First I would pickup the process with the smem
. For example, you could use smem -tas uss
to have an overview.
-t
... shows totals
-a
... auto adjusts the column width
-s uss
... sorts the result based on the uss column
To see details per process the best way is to use pmap
. To get detailed information you should use -X
switch. To get all information that kernel provides you can use -XX
which usually is an overkill.
To get a 2 seconds refresh monitoring for a pid 3120:
watch -n 2 pmap -X 3120
Edit: To actually get a peak The above helps in monitoring, but it does not show an actual peak.
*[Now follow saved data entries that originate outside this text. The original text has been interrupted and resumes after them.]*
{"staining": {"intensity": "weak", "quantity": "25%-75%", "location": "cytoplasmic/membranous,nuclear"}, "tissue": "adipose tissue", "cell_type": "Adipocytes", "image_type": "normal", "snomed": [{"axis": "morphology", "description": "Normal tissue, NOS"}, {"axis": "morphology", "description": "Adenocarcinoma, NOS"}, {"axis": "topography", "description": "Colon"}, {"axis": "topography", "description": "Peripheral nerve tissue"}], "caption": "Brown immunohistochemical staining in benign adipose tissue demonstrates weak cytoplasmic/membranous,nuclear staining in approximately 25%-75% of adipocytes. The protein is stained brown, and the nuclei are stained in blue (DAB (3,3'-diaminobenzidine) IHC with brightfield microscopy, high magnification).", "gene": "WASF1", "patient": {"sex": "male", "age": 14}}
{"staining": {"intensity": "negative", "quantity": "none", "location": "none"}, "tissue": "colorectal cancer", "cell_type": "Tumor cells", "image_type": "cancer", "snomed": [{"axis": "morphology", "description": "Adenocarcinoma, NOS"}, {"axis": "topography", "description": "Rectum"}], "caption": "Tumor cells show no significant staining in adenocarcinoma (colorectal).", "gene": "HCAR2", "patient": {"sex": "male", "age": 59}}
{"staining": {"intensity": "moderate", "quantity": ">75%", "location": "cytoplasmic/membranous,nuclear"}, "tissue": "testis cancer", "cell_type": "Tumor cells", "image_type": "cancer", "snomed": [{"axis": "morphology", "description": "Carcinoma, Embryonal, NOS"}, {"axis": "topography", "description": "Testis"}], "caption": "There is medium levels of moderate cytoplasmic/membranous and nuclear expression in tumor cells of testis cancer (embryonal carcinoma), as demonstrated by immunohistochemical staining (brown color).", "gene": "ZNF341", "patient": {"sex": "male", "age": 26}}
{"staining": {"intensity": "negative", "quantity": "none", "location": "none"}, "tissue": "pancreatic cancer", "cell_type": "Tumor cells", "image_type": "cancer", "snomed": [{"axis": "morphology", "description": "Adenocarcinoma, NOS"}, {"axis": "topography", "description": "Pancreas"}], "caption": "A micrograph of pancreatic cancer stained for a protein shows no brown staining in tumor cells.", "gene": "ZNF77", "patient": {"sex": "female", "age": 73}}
Slipped my mind.
I would personally use valgrind
with the massif
tool.
valgrind --tool=massif --page-as-heap=yes --massif-out-file=evolution_massif.out evolution; grep mem_heap_B evolution_massif.out | sed -e 's/mem_heap_B=\(.*\)/\1/' | sort -g | tail -n 1
Explanation:
--page-as-heap=yes
... tells massif that it should take all memory instead of just heap
--massif-out-file
... the output file for the massif tool
evolution ... the application that should be monitored
The next part is there to find out the maximum number recorded.
The grep
searches for mem_heap_B occurrences. sed
gets rid of the string mem_heap_B
so we get only numeric result. The we sort it via sort -g
which is generic numeric sort and take the biggest number with tail -n 1
which returns the first line of the sorted numbers.